Thanks for your kind reply. I doubled checked the versions of these packages and make sure that they are all exactly the same versions as you specified in the website.

Here is the list.

conda list | grep python biopython 1.79 py37h5e8e339_1 conda-forge msgpack-python 1.0.2 py37h2527ec5_2 conda-forge python 3.7.1 h381d211_1003 conda-forge python-dateutil 2.8.2 pyhd8ed1ab_0 conda-forge python_abi 3.7 2_cp37m conda-forge (/project/CRI/Xu_lab/shared/softwares/neoloop) [s163795@NucleusC057 ~]$ conda list | grep cython cython 0.29.13 py37he1b5a44_0 conda-forge (/project/CRI/Xu_lab/shared/softwares/neoloop) [s163795@NucleusC057 ~]$ conda list | grep cooler cooler 0.8.6 py_0 bioconda (/project/CRI/Xu_lab/shared/softwares/neoloop) [s163795@NucleusC057 ~]$ conda list | grep numpy numpy 1.17.2 py37h95a1406_0 conda-forge (/project/CRI/Xu_lab/shared/softwares/neoloop) [s163795@NucleusC057 ~]$ conda list | grep scipy scipy 1.3.1 py37h921218d_2 conda-forge (/project/CRI/Xu_lab/shared/softwares/neoloop) [s163795@NucleusC057 ~]$ conda list | grep joblib joblib 0.13.2 py_0 conda-forge (/project/CRI/Xu_lab/shared/softwares/neoloop) [s163795@NucleusC057 ~]$ conda list | grep scikit-learn scikit-learn 0.20.2 py37_blas_openblashebff5e3_1400 [blas_openblas] conda-forge (/project/CRI/Xu_lab/shared/softwares/neoloop) [s163795@NucleusC057 ~]$ conda list | grep networkx networkx 1.11 py37_1
(/project/CRI/Xu_lab/shared/softwares/neoloop) [s163795@NucleusC057 ~]$ conda list | grep pyensembl pyensembl 1.8.0 py_0 bioconda (/project/CRI/Xu_lab/shared/softwares/neoloop) [s163795@NucleusC057 ~]$ conda list | grep matplotl matplotlib 3.1.1 py37_2 conda-forge matplotlib-base 3.1.1 py37h250f245_2 conda-forge (/project/CRI/Xu_lab/shared/softwares/neoloop) [s163795@NucleusC057 ~]$ conda list | grep pybigwig pybigwig 0.3.17 py37hc013797_0 bioconda (/project/CRI/Xu_lab/shared/softwares/neoloop) [s163795@NucleusC057 ~]$ conda list | grep pomegranate pomegranate 0.10.0 py37hdd07704_0
(/project/CRI/Xu_lab/shared/softwares/neoloop) [s163795@NucleusC057 ~]$ conda list | grep rpy2 rpy2 2.9.4 py37mro351h6853232_0 r (/project/CRI/Xu_lab/shared/softwares/neoloop) [s163795@NucleusC057 ~]$ conda list | grep r-mgcv r-mgcv 1.8_23 mro351_0 r

jxulab commented 2 years ago

My .cool files were transformed from .hic files using hic2cool 0.8.3. My .cool files did contain "chr" prefix so I didn't run 'add_prefix_to_cool.py'. When I run calculate-cnv, it can finish without any problem. Not sure whether the version of hi2cool matters.

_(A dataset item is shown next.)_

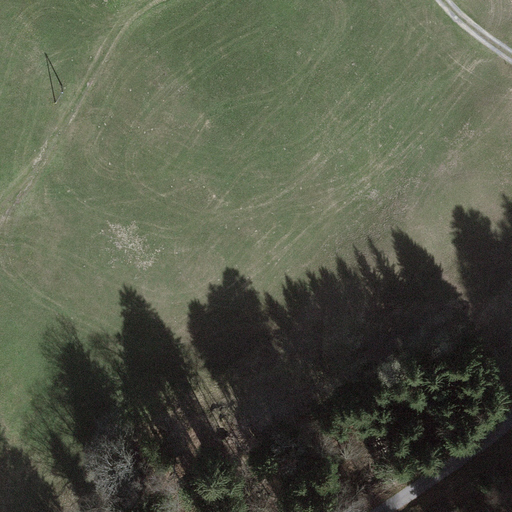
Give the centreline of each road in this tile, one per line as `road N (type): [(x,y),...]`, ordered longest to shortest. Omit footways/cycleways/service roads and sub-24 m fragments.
road 1 (track): [(157,0),(100,59),(0,215)]
road 2 (unclassified): [(511,418),(385,511)]
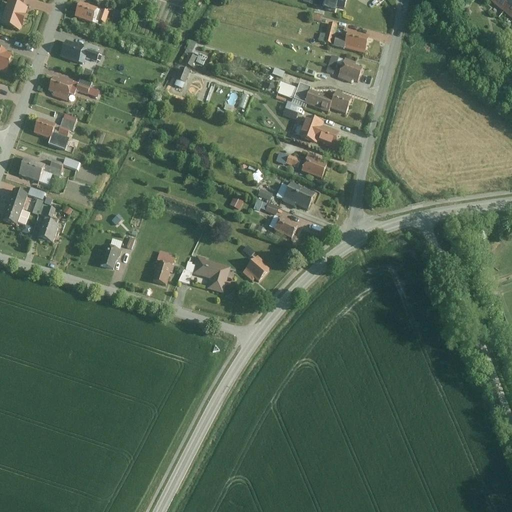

XiaoTaoWang commented 2 years ago

Hi, I just noticed this, which might be the reason: based on your previous error message, your NeoLoopFinder was installed at a local environment "/project/CRI/Xu_lab/shared/softwares/neoloop/lib/python3.7/site-packages/"; however, your networkx was imported from a public environment "/cm/shared/apps/python/3.7.x-anaconda/lib/python3.7/site-packages/". There seems to be two different networkx versions installed on your machine, but the public one has priority over the local one.

jxulab commented 2 years ago

Thank you for pointing out the issue. I am working with our IT support to fix this problem. Will let you know the updates.

jxulab commented 2 years ago

The issue was fixed. Thanks for your help!